It seems the world is an angrier place these days — from violent weather to violent people. Whether the havoc comes compliments of Mother Nature or a band of marauding hackers, it’s critical for nonprofits to have a disaster recovery plan in place.
Following are some common questions nonprofits have about creating a strategy for getting up and running in the wake of a disaster.
“Where Do We Start?”
The first step in creating a disaster recovery plan is to identify risks and their potential impact on your nonprofit’s operations. If a major power outage struck your area, for example, would you be able to perform some functions manually for a limited time — or would loss of power bring things to a grinding halt?
By quantifying risks and their impact, you can determine which areas should receive the bulk of recovery resources and how quickly recovery needs to happen.
“Who’s In Charge?”
In the confusion of a crisis, nonprofit leadership can become paralyzed. As part of your planning, make sure that chains of command are established and key leaders are clearly identified. For example, identify who will notify employees and volunteers not to report for work, or to report to another location. Designate someone to manage the retrieval of critical data from off-site storage locations. And assign a spokesperson to communicate with government officials and the media.

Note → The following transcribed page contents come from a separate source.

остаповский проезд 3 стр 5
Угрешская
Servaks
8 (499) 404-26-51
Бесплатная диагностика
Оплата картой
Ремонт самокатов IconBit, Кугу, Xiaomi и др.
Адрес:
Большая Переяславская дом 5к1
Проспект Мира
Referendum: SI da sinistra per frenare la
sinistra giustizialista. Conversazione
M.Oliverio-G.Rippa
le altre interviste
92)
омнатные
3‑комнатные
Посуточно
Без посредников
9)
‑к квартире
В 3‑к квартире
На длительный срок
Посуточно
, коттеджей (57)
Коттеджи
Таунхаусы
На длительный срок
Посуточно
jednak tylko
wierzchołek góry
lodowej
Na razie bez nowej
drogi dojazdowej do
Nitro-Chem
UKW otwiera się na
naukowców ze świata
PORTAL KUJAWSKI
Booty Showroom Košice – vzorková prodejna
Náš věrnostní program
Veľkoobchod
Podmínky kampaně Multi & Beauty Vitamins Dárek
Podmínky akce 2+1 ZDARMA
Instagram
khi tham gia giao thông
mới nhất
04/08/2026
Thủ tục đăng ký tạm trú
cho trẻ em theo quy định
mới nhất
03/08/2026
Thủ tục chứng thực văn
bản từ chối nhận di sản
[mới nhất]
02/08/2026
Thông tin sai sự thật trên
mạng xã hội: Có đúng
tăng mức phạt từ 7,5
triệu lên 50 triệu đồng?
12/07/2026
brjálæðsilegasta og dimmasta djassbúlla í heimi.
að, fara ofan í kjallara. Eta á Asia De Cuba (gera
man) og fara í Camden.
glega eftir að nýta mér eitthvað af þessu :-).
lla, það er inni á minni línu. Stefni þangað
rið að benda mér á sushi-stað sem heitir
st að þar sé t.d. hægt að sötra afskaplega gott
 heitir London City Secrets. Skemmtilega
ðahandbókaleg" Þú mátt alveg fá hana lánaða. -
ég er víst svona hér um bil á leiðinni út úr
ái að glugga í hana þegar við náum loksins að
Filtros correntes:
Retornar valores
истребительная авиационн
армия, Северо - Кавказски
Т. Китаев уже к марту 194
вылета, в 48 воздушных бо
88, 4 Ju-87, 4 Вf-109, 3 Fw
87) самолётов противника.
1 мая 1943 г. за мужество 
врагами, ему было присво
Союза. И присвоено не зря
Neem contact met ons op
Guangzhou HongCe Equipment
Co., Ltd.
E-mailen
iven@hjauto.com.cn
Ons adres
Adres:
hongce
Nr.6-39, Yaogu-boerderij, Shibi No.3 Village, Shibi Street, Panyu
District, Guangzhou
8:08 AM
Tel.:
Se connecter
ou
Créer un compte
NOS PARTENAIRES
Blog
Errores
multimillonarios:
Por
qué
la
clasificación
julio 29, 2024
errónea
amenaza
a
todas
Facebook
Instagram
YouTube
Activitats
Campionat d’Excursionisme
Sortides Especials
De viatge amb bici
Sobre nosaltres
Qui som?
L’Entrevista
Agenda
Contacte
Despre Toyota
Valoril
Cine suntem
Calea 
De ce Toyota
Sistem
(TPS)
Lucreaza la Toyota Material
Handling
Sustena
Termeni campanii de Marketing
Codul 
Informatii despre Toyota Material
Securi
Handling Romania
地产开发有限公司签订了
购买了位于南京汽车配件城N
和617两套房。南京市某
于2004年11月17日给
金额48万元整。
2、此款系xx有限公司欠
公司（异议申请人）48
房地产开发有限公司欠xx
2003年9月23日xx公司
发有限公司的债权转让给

Ensure that an up-to-date call list is readily accessible and contains contact information for all staff, volunteers and key vendors. Add some redundancy by making the list accessible through multiple channels — a hard copy as well as a copy on your smartphone, website or other media.
“Where’s the Data?”
Obviously, you’ll want to make sure you have your data backed up somewhere offsite. These days, that typically means some form of cloud storage. It could also be data stored on portable hard drives or flash media and then transported to a secure location, such as a safe deposit box. Or, it might be something as simple as backing up data on a second PC that is stored at an off-site location.
Depending on how urgent the data is, it may make sense to contract with firms that specialize in providing disaster recovery services. These services include disaster recovery hot sites (physical locations where employees can come to work), redundant data storage, and secure hosting services for both web- and non-web-based applications.
“Will We Have Enough Money?”
If ATMs and bricks-and-mortar bank locations are impacted, your organization may need to fend for itself financially. With this in mind, carefully consider your organization’s liquidity.
Having access to a line of credit can help bridge the gap until everything is up and running again. As part of your planning, be sure to consult with an insurance professional to determine if your insurance coverage is adequate to help you get back in business following a disaster.
“How Do We Get the Word Out?”
Demands for information about your recovery will probably persist for some time. Here, the goal is to get the word out that you are still in business and functioning. Set up a special post-disaster section on your website detailing your disaster recovery challenges and progress. This might also be a good time for emergency appeals via text, social and email — both for your nonprofit itself and the constituencies you serve.
After the Storm
When disaster strikes, nonprofits that are able to reopen sooner help their communities recover more quickly. The good news is that creating a disaster recovery plan doesn’t have to be an expensive or time-consuming process.
Many of the steps in your plan will involve simple, commonsense things that you and your employees should do, like making sure supervisors have current home phone numbers for all their reports.
Ultimately, disaster recovery planning is not a specific project with a beginning and an end. Nonprofits that regularly review their plan and “run the drill” are the ones best prepared to weather the storm.